**Document passage:**

• • • •

Options.EbookSaveOptions mobiSaveOptions = new Options.EbookSaveOptions(Formats.EBookFormats.Mobi);

editor.Save(edited, epubOutputPath, epubSaveOptions);
editor.Save(edited, azw3OutputPath, azw3SaveOptions);
editor.Save(edited, mobiOutputPath, mobiSaveOptions);

// ...
// Don't forget to dispose Editor and EditableDocument when work is done
edited.Dispose();
editor.Dispose();

Saving e-Book files before version 23.4

Note
This section describes the saving of e-book files in the GroupDocs.Editor versions 22.9 - 23.2. From the version 23.4 (inclusive) and newer this description is invalid and source code is not working.

Starting from the version 22.9 and before the version 23.4 the GroupDocs.Editor for .NET was able to save e-books only in AZW3 and ePub formats, while MOBI was not supported on the export. Due to this fact and unlike other format families and unlike a single EbookEditOptions class, which is common for all e-Book formats, there was no single options class for saving into different e-Book formats at that moment. And because the GroupDocs.Editor for .NET has supported saving into AZW3 and ePub, there were distinct save options classes for each of these two formats:

These classes had one common property - a SplitHeadingLevel of the System.Int32 type. This property controls how (if so) to split the content of AZW3 or ePub e-book onto packages in the resultant file. It doesn’t affect the representation of a file, opened in any e-Book reader; rather, it is about an internal structure of the e-Book file. If you dont bother about internal structure of the ePub or AZW3 file, you may leave this property to has the default value.

EpubSaveOptions also has an ExportDocumentProperties boolean property — it controls whether to export built-in and custom document properties inside the resultant IDPF ePub e-Book. If you have no plans to reconvert the resultant ePub to some other format, you may leave it intact — the default false value disables the exporting of the document properties, so the resultant document will be a little bit smaller in size.

• • • •

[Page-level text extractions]
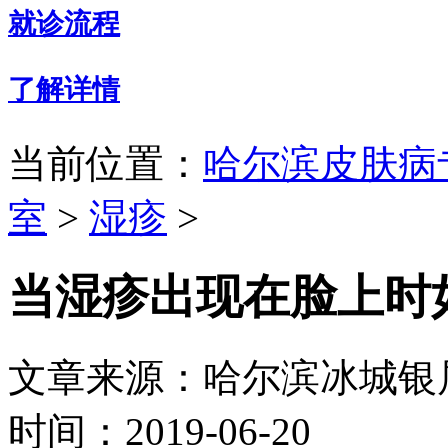
就诊流程
了解详情
当前位置：
哈尔滨皮肤病
室
>
湿疹
>
当湿疹出现在脸上时
文章来源：哈尔滨冰城银
时间：2019-06-20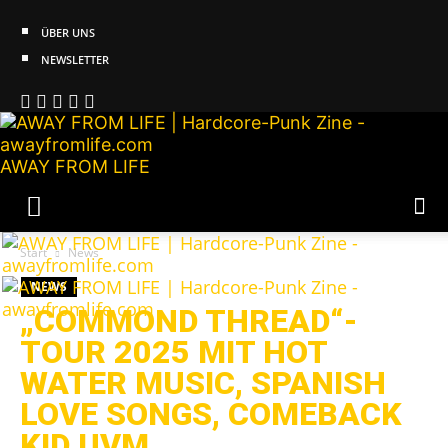
ÜBER UNS
NEWSLETTER
AWAY FROM LIFE
Start
News
NEWS
„COMMOND THREAD“-
TOUR 2025 MIT HOT
WATER MUSIC, SPANISH
LOVE SONGS, COMEBACK
KID UVM.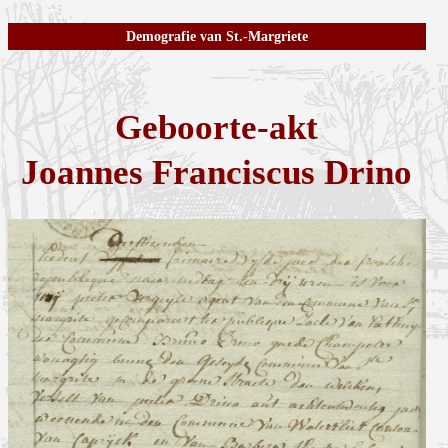
Demografie van St.-Margriete
Geboorte-akt
Joannes Franciscus Drino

• • • •

**Instructions to follow:** Please extend the e-book saving text, starting after its final sentence. The items are separate material and have no connection to the e-book saving text.

**Result of the exercise:**
Code example below demonstrates a loading of a single ePub file to the Editor instance, editing it with default options, and saving to the ePub and AZW3 with different options for each one.

string epubPath = "path/to/Alices Adventures in Wonderland.epub";
string epubOutputPath = "Output_ePub.epub";
string azw3OutputPath = "Output_AZW3.azw3";

GroupDocs.Editor.Editor editor = new Editor(epubPath);

//edit with default EbookEditOptions
EditableDocument edited = editor.Edit();

Options.EpubSaveOptions epubSaveOptions = new Options.EpubSaveOptions();
epubSaveOptions.ExportDocumentProperties = true;
epubSaveOptions.SplitHeadingLevel = 5;

Options.Azw3SaveOptions azw3SaveOptions = new Options.Azw3SaveOptions();
azw3SaveOptions.SplitHeadingLevel = 1;

editor.Save(edited, epubOutputPath, epubSaveOptions);
editor.Save(edited, azw3OutputPath, azw3SaveOptions);

// ...
// Don't forget to dispose Editor and EditableDocument when work is done
edited.Dispose();
editor.Dispose();

Extracting metainfo from e-Book files

Like for all supported formats, the GroupDocs.Editor for .NET provides an ability to detected the document metainfo for all supported e-Book formats by using a GetDocumentInfo() method of the Editor class. In case when a valid e-Book was loaded into the Editor instance, a GetDocumentInfo() will return an instance of a Metadata.EbookDocumentInfo class, which inherits from IDocumentInfo interface, which, in turn, defines 4 properties: Format, PageCount, Size, and IsEncrypted.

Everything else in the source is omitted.